Goal of the exercise: Print the section of the Kyrgyz election post from "Presidential press secretary" to "dire economic consequences." word for word.

Text block:
Kyrgyz Election Watch

by Nathan Hamm on 1/31/2005 · 3 comments

If you only read one link, make sure it’s IWPR’s update on the election. You’ll notice in most reports that the Kyrgyz government’s new line is that the country is at risk of civil war, which, I’m quite sure, is intended to turn any sympathetic members of the public against opposition groups by playing to their strong concern for safety and security.*

Presidential press secretary Abdil Segizbaev warned journalists on January 26 that any attempt to start a “velvet revolution” in Kyrgyzstan might grow into a civil war. Moves to replicate the kind of public protests that resulted in the recent election re-run in Ukraine, he said, would produce instead a situation like the one Tajikistan found itself in 1992, when constitutional crisis led to civil conflict.

According to Segizbaev, many “political agitators” have entered the republic recently, intent on fomenting popular uprisings. The first stage of their plan, he claims, would be to have newspapers smear the authorities. Then opposition candidates who lose the upcoming elections would organise demonstrations. As well as carrying a danger of civil conflict, Segizbaev warned that such an uprising would have dire economic consequences.

Other highlights include rumors of a government “white list,” the confusing status of the recent changes to the election code, fines for opposition protest leaders, and CIS and SCO preparations to give their stamp of approval.

Additionally, IWPR reports on going after the youth vote.

I also have to wonder how many times this needs to be repeated before Kyrgyzstan’s reputation officially changes from “the Switzerland of Central Asia” to “that paranoid homeless dude that hangs out by the train station of Central Asia.” I see where they’re coming from, but the cat is out of the bag. I hate talking about historical inevatibilities, but President Akayev is the one determining whether or not these nefarious outsiders are his enemy or not. If he wants to encourage democracy–Kyrgyzstan seemed to be doing pretty well back when it had a legitimate claim to being quickly on the path to becoming a pluralist, liberal democracy–he has nothing to fear. If he wants to get in the way and make Kyrgyzstan linger in the twilight, well, then damn right he’s a target. When you stand shoulder to shoulder with Islam Karimov, you aren’t doing your democratic credentials any favors.

Provided data:
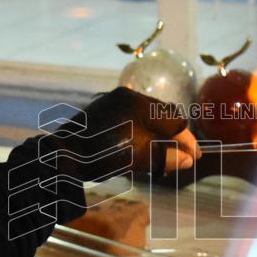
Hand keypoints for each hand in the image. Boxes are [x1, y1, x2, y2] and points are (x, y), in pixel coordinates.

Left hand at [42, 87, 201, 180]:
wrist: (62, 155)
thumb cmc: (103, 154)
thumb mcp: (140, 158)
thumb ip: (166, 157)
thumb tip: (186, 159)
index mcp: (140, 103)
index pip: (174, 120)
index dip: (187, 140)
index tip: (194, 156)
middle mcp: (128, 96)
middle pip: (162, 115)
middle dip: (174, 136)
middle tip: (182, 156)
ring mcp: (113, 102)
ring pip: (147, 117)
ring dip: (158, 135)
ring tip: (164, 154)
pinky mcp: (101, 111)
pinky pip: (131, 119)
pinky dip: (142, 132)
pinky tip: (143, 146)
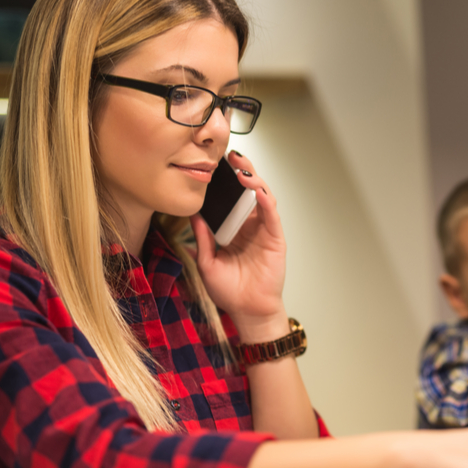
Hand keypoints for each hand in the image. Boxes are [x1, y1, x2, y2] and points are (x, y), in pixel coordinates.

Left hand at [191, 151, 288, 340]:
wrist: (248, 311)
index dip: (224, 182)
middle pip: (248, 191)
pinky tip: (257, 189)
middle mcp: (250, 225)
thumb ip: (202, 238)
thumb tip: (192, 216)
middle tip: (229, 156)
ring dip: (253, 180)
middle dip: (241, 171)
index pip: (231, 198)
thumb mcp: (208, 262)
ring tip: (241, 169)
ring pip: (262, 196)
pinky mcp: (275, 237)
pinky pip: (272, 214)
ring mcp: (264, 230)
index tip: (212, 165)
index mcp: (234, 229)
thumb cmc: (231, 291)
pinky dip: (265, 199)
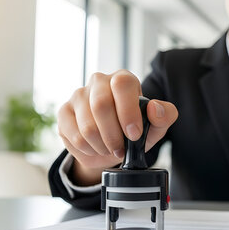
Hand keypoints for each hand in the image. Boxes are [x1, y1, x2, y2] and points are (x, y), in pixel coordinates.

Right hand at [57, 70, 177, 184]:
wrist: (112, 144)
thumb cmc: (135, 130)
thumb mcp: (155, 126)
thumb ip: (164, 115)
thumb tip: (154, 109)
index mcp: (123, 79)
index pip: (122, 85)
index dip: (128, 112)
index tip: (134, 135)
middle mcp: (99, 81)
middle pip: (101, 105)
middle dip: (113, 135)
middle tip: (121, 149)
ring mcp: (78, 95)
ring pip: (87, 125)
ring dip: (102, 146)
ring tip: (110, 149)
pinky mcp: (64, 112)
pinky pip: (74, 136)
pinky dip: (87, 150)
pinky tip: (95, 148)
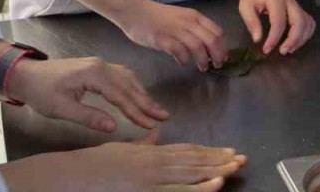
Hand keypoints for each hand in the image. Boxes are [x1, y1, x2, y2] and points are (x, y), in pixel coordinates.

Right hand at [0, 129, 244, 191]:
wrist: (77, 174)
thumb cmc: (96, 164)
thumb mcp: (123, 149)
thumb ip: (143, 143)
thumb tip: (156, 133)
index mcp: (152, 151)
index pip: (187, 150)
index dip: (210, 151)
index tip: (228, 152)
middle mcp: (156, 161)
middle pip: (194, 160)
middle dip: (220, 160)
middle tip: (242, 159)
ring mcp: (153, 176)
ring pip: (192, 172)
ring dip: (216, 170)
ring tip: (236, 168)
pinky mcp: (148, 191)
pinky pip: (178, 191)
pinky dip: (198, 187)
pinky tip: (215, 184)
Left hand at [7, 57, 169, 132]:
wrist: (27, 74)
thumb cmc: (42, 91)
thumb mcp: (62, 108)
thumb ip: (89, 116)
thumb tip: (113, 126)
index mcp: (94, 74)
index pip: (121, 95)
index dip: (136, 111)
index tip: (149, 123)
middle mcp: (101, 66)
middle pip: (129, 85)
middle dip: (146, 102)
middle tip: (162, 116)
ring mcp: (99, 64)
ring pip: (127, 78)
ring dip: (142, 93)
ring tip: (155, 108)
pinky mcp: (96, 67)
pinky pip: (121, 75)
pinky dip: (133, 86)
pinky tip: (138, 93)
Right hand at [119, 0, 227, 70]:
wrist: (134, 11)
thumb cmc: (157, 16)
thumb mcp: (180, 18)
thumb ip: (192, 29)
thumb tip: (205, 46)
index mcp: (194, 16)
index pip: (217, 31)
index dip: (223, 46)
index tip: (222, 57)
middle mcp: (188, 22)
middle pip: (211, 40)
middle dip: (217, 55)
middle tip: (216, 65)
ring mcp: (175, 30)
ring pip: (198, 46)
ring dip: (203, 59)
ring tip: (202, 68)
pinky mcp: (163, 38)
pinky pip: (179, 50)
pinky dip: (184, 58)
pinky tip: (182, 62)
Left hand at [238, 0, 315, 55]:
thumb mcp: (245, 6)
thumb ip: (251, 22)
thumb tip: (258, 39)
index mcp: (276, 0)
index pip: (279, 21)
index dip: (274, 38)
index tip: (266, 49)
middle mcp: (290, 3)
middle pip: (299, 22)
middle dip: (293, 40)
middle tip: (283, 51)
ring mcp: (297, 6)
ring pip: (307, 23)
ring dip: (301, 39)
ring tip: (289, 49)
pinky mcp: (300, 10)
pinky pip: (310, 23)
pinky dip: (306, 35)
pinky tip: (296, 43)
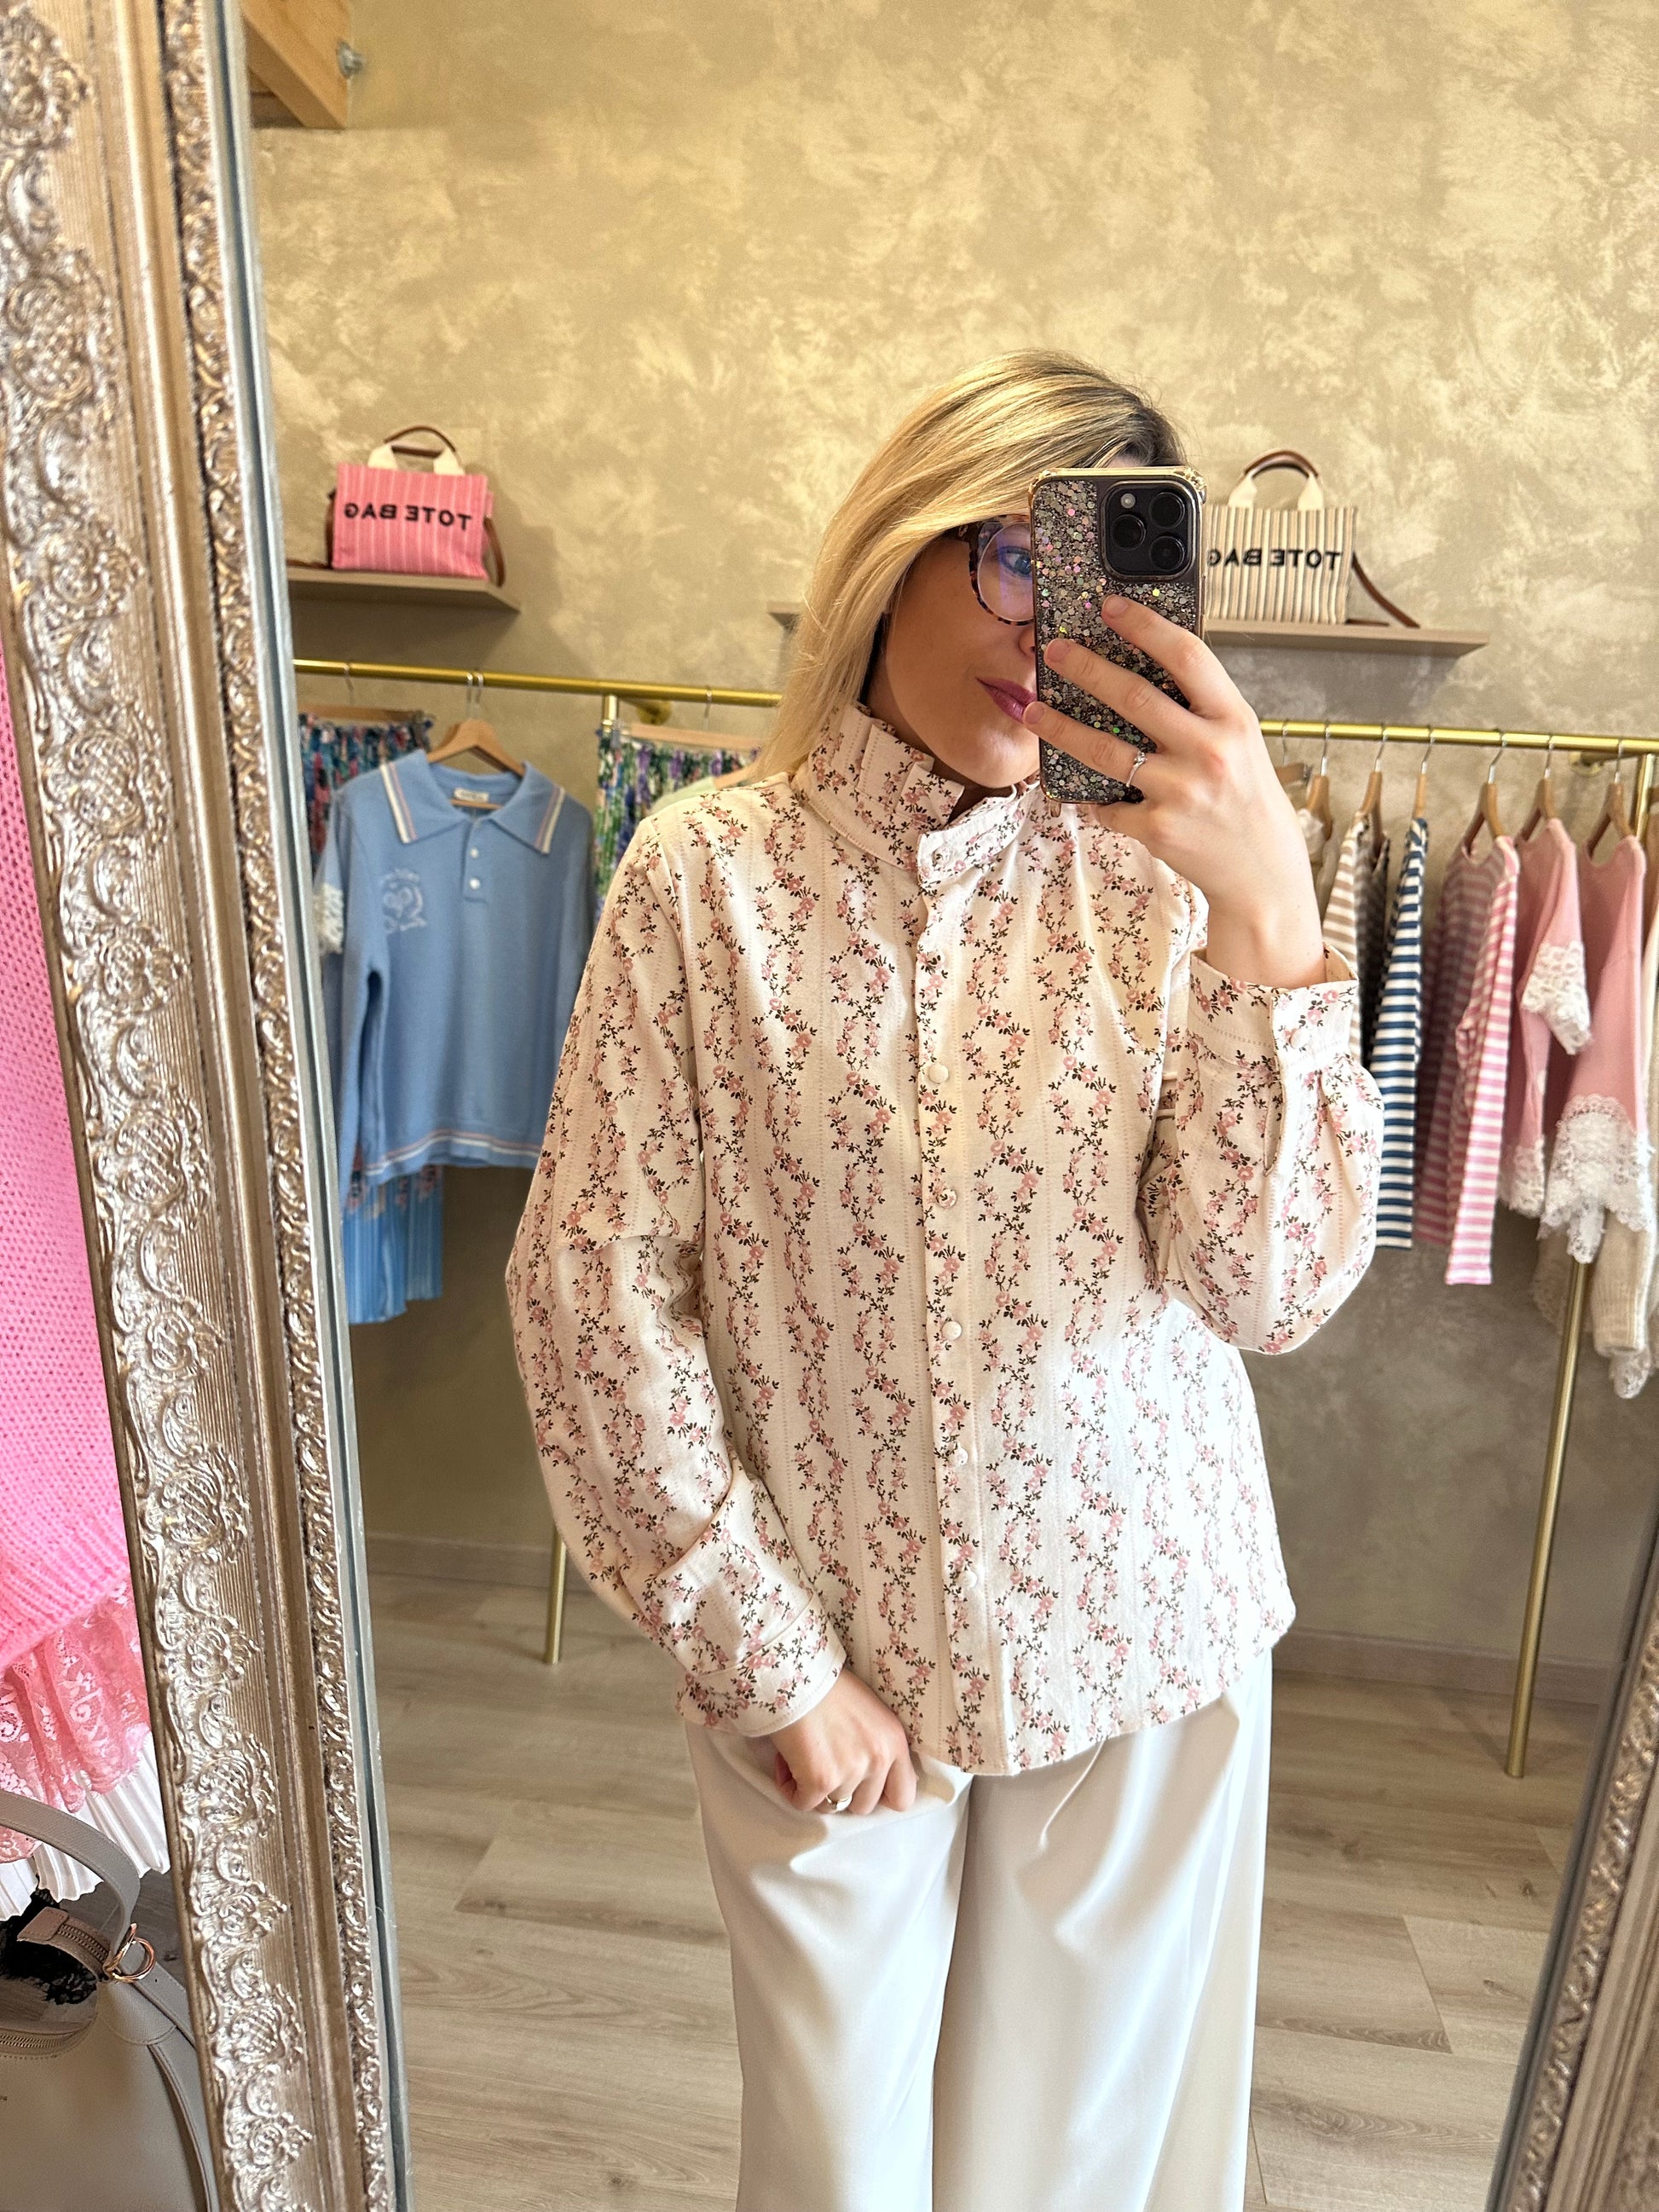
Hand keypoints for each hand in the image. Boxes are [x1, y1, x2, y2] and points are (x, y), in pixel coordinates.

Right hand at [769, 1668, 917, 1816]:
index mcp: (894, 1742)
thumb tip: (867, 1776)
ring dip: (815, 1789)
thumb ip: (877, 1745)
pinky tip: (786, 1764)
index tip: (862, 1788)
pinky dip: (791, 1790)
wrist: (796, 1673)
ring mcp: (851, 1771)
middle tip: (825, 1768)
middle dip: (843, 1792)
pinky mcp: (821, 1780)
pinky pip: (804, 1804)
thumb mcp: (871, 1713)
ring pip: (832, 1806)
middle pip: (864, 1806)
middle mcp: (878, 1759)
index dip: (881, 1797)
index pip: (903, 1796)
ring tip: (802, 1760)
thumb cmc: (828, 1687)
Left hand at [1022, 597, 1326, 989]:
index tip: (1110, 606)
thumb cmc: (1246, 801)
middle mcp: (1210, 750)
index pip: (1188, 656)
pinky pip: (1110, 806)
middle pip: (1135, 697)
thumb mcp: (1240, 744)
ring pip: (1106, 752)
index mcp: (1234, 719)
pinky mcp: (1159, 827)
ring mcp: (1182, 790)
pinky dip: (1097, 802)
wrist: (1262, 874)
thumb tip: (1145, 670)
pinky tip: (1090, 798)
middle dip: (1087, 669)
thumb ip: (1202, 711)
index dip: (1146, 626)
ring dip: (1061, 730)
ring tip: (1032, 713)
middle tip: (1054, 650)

Problem solution:
Presidential press secretary Abdil Segizbaev warned journalists on January 26 that any attempt to start a “velvet revolution” in Kyrgyzstan might grow into a civil war. Moves to replicate the kind of public protests that resulted in the recent election re-run in Ukraine, he said, would produce instead a situation like the one Tajikistan found itself in 1992, when constitutional crisis led to civil conflict.

According to Segizbaev, many “political agitators” have entered the republic recently, intent on fomenting popular uprisings. The first stage of their plan, he claims, would be to have newspapers smear the authorities. Then opposition candidates who lose the upcoming elections would organise demonstrations. As well as carrying a danger of civil conflict, Segizbaev warned that such an uprising would have dire economic consequences.